Baby arugula’s clean, slightly peppery flavor is terrific with mixed greens, but it really shines as a great salad base on its own, especially if you’re adding sweet and salty ingredients to the combo.

Here we’ve combined wedges of juicy pears with ribbons of crispy prosciutto, adding a garnish of shaved Parmesan for a nutty note. Broiling the prosciutto is an optional step, but we like the effect (and the flavor)! Our basil vinaigrette makes a nice, simple dressing with this salad, but feel free to substitute your favorite.
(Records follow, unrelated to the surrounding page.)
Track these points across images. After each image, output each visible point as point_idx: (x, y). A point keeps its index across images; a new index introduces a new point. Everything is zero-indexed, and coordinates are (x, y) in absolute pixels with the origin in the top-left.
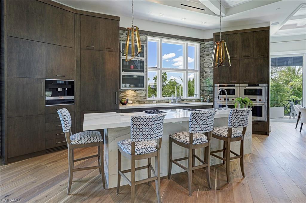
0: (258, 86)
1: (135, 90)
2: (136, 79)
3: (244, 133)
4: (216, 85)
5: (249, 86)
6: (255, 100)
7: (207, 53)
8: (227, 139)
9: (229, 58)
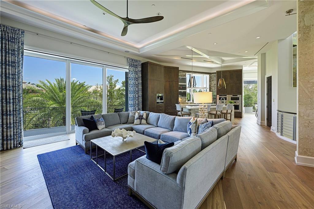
0: (237, 96)
1: (181, 98)
2: (183, 93)
3: (231, 112)
4: (217, 95)
5: (233, 96)
6: (236, 102)
7: (212, 79)
8: (226, 114)
9: (225, 86)
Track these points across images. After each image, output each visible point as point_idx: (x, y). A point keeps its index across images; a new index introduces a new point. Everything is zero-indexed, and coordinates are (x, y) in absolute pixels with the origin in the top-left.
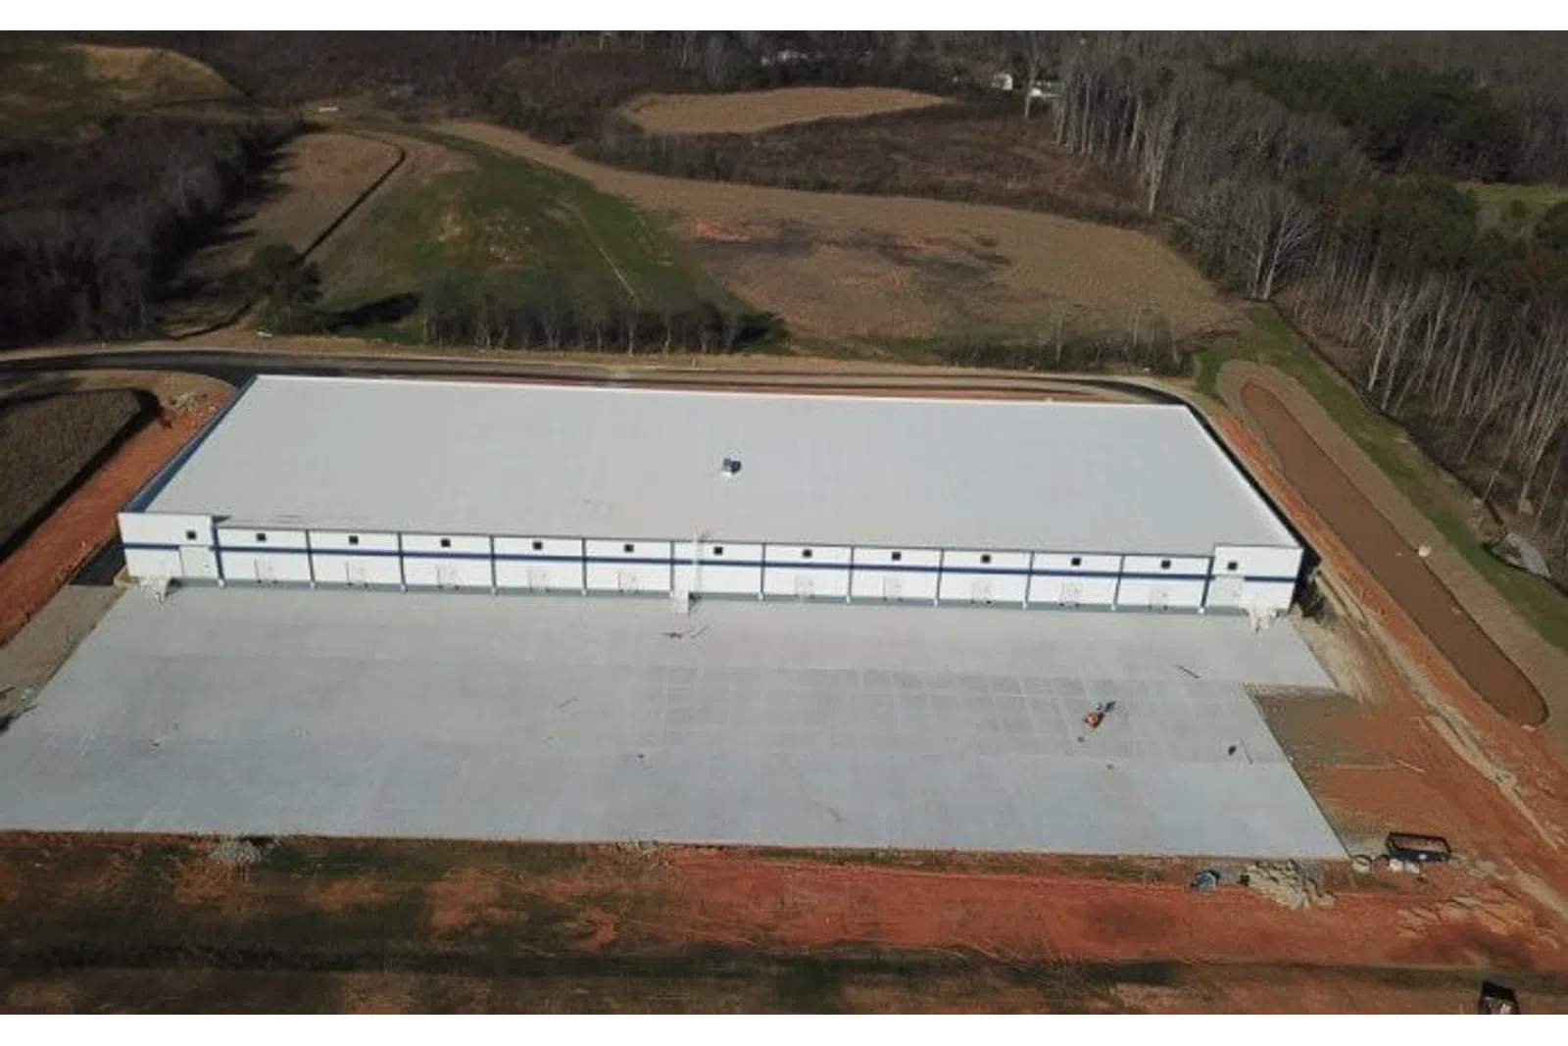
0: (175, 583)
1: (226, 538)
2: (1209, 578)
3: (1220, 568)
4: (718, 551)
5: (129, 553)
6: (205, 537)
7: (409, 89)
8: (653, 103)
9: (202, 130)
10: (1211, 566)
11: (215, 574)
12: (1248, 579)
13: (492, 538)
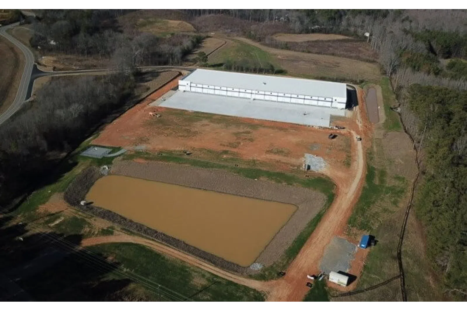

To make the vinaigrette, place the basil and vinegar in a small food processor or blender and pulse to chop roughly. With the machine running, add the oil in a thin, steady stream. Season with salt and pepper to taste. Set aside at room temperature.

Position a rack about 7 inches below your broiler and preheat on high. Line a rimmed baking sheet with parchment paper or a Silpat liner and set aside.

Neatly stack the slices of prosciutto on top of each other. With a sharp knife, cut the slices crosswise into 1/2-inch-wide strips. Separate the prosciutto ribbons with your fingers as best you can and transfer them to the prepared baking sheet, arranging them in a single layer. Broil until the prosciutto is just crisp and lightly browned, 4 to 6 minutes, watching closely to make sure it doesn’t burn. Let cool.

Place the arugula in a large bowl and toss with the dressing to taste. Divide the greens among 6 plates. Cut the unpeeled pears into thin wedges and arrange 5 or 6 slices decoratively on top of each salad. Scatter the prosciutto ribbons on top of the arugula, and garnish each serving with shaved Parmesan. Serve immediately.